— Consigne 1 —
D'après le texte sur l'histoire des entremets, qui Catherine de Médicis fit-elle venir de Florence en France ?
— Consigne 2 —
Écrivez la suite du texte sur l'histoire des entremets, à partir de sa dernière phrase.

— Texte de l'exercice —

• • • • • • •

On attribue au Moyen Age la création des entremets. Il est vrai que nul banquet médiéval ne se déroulait sans entremets, mais le mot ne renvoyait pas alors à une gamme de douceurs sucrées (crèmes, mousses, etc…)
« Il s’agissait au Moyen Age, expliquent S.G Sender et M. Derrien dans leur monumentale Grande Histoire de la Pâtisserie-Confiserie française (édition Minerva), d’un spectacle. Différents divertissements furent imaginés afin de faire patienter les convives durant les intervalles entre les services des festins. Ces moments intervenaient entre les mets, d’où leur nom, remplacé plus tard par intermède. Ils furent à la mode, en France et en Italie (à la cour de Florence) jusqu’à la fin du 16ème siècle. »
Aucun lien entre l’entremets médiéval et les entremets modernes ? Si, la présence du sucré, symbole de la fête. Selon les mêmes auteurs : «C’est après les services (composés de viandes) que le seigneur levait sa coupe, afin que commence la première partie de l’entremets. Il s’agissait d’abord de danses, de chants, de simulacres de combats (quelquefois même navals). Après ce moment, il était courant d’asperger les convives d’eaux de senteur. Du plafond pouvait tomber, à la surprise générale, une pluie de bonbons variés. »
La Renaissance
Au 16ème siècle, en France, le roi des gâteaux était encore le pain d’épices, à base de miel alors que les Italiens avaient beaucoup d’avance en matière de variétés et de qualité. En effet ils avaient acclimaté le fameux « roseau à miel » (de fait la canne à sucre) en Sicile et réussi à résoudre la complexe question du raffinage. Dans le domaine des liqueurs ils avaient aussi beaucoup progressé en mettant au point les techniques de distillation.
Catherine de Médicis épouse d’Henri II introduisit l’art sophistiqué de la pâtisserie italienne à la Cour française. Elle donna un fabuleux essor à la gastronomie et à l’art de la table en faisant venir en France les cuisiniers, les pâtissiers et les glaciers de Florence.

• • • • • • •

Enregistrements tirés d'un jeu de données
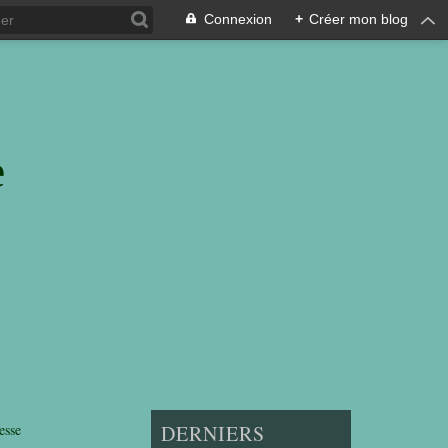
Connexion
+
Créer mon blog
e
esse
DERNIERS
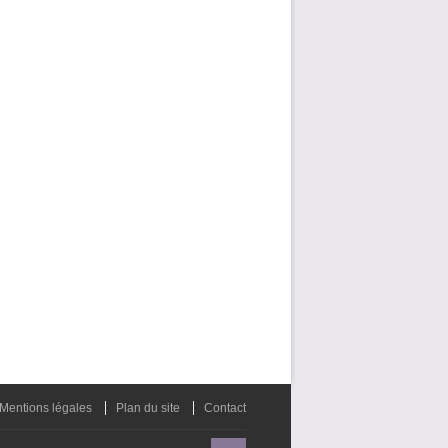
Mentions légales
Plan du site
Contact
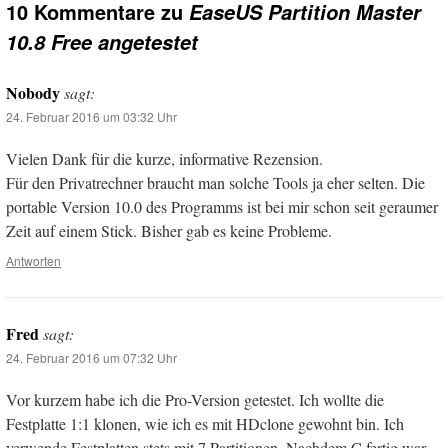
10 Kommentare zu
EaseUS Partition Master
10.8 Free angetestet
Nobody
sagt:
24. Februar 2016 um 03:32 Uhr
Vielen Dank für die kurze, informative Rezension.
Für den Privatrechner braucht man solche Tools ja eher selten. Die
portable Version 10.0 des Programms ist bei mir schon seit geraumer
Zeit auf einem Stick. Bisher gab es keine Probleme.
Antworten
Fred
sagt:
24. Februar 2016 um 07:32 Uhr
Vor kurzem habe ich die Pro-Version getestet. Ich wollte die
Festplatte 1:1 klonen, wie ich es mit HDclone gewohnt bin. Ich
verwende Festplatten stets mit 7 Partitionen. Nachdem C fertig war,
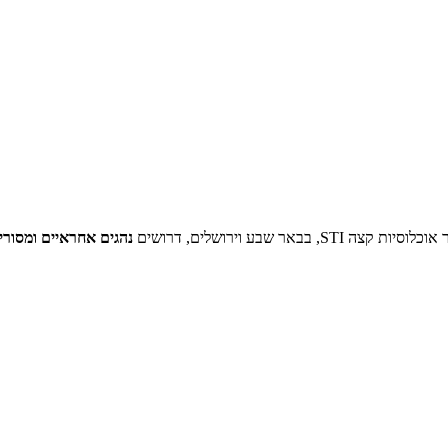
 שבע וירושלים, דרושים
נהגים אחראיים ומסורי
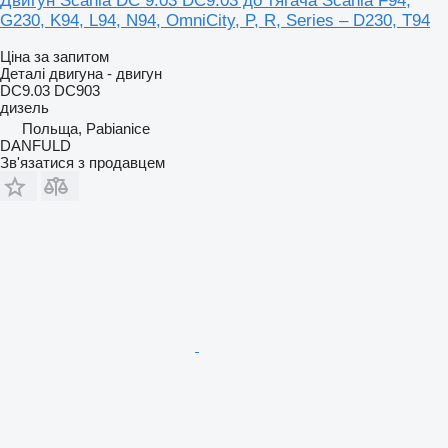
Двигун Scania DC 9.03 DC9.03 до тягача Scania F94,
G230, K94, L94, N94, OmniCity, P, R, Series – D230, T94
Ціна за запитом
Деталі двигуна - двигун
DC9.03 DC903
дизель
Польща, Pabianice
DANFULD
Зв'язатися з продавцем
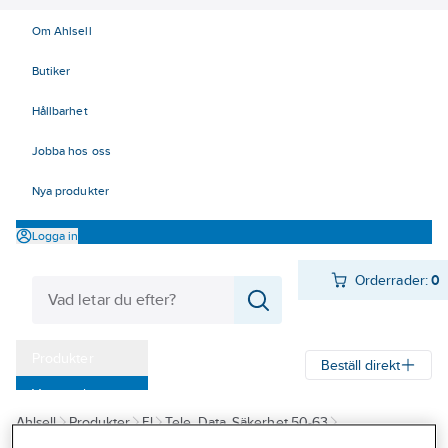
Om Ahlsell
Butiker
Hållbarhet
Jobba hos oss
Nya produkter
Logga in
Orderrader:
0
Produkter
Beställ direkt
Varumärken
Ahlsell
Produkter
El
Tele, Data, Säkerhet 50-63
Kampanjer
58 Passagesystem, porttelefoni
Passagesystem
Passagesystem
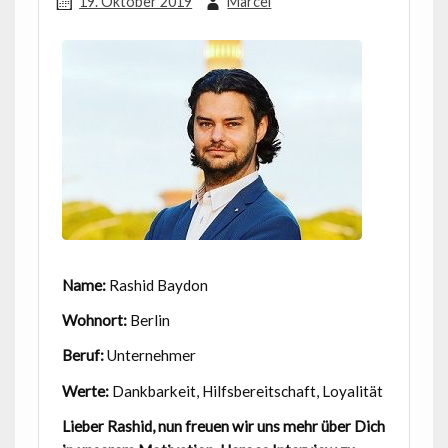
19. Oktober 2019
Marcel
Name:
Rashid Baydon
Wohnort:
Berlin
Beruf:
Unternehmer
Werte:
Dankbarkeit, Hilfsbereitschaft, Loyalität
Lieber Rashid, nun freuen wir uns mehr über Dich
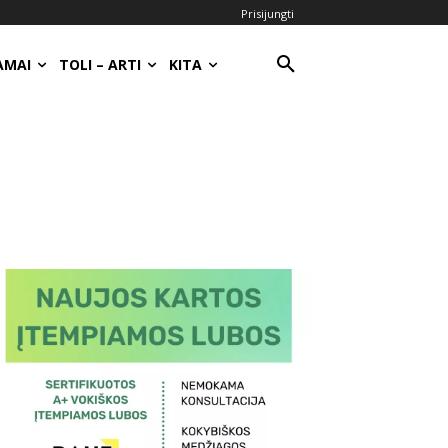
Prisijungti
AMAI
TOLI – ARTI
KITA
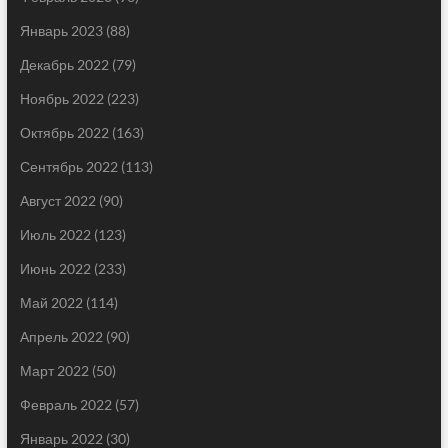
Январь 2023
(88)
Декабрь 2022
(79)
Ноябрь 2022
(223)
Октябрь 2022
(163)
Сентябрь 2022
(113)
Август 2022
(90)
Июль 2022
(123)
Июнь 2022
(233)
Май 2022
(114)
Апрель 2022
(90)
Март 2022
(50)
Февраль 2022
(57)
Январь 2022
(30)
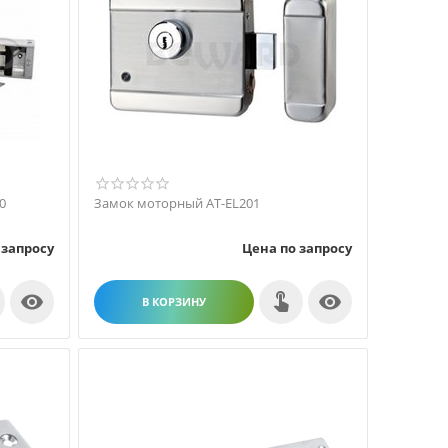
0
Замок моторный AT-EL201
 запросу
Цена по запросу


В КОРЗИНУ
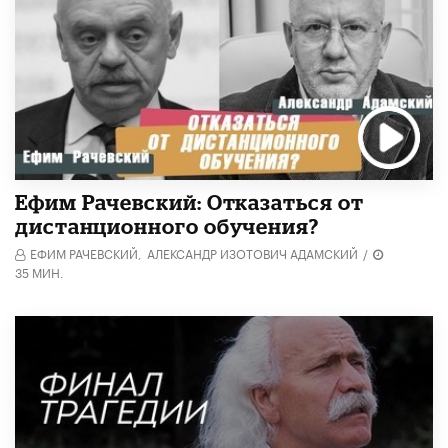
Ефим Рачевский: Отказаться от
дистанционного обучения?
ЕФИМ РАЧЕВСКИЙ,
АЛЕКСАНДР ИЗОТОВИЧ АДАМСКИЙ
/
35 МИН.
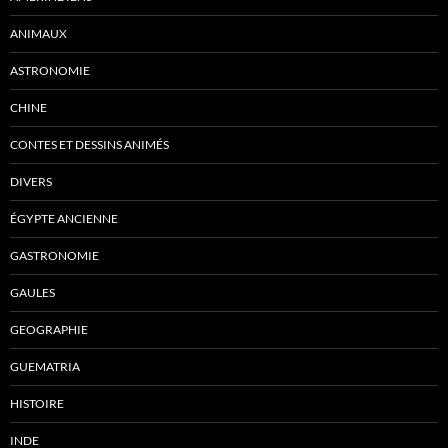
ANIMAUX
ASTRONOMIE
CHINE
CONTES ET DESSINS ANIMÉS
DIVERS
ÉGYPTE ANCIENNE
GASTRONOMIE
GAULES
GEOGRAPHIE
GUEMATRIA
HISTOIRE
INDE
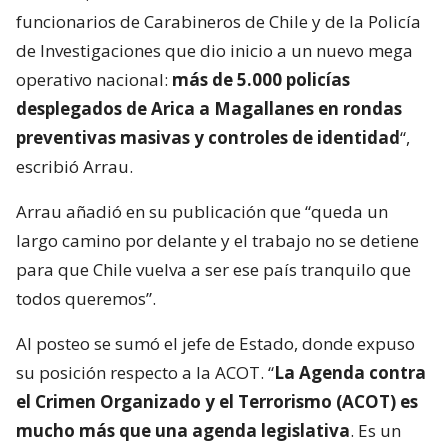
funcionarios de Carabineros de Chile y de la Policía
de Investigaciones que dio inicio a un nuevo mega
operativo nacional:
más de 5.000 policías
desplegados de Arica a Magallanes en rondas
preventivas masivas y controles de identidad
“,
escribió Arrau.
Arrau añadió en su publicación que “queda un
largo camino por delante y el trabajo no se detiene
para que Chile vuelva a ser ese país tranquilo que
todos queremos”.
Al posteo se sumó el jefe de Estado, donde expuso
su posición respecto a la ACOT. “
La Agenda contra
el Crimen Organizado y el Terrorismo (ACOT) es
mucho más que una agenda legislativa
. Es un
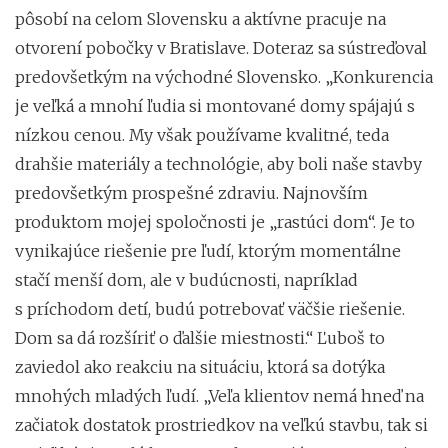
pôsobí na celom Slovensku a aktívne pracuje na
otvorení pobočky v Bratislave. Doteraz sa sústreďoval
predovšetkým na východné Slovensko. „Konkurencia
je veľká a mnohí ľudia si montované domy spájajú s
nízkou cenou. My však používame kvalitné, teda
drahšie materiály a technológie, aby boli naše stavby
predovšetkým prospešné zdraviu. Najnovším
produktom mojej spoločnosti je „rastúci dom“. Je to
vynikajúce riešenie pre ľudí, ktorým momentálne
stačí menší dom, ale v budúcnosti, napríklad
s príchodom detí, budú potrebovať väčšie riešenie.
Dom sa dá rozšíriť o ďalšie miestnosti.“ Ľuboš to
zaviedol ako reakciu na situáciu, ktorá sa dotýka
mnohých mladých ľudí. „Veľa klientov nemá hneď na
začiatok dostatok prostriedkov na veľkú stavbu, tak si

• • • • • • •

— Réponse attendue 1 —
Les cuisiniers, les pâtissiers et les glaciers de Florence.

— Réponse attendue 2 —
- Les apports majeurs de Catherine de Médicis à la pâtisserie française sont la brioche importée de Florence, les biscuits à la cuillère et les pièces montées qui, lors des banquets d’apparat, pouvaient atteindre des proportions considérables, composées de douceurs en pyramide et au décor complexe. Elles sont à l’origine du Haut décor.
- Il faut mettre à l’actif du génial chef de Catherine de Médicis, Popelini, deux innovations majeures qui feront évoluer tout l’art de la pâtisserie : la pâte à choux et la frangipane appelée à remplacer la polenta sucrée. Néanmoins la polenta survécut et eut une importante descendance sous diverses préparations : gaudes de Besançon, matelins de Lyon et de Grenoble, milliasses de Bordeaux et de Cahors, rimottos de Périgueux et d’Agen…
La confiserie progressa au même rythme avec la confection du nougat
constitué de noix confites dans du miel et l’introduction des glaces.
A partir des recettes ramenées par Marco Paolo de Chine en 1292, les Italiens sont les premiers Européens à maîtriser au début du 16ème siècle la réfrigération artificielle. Les célèbres glaciers de Catherine de Médicis en imposèrent la mode à la cour de France.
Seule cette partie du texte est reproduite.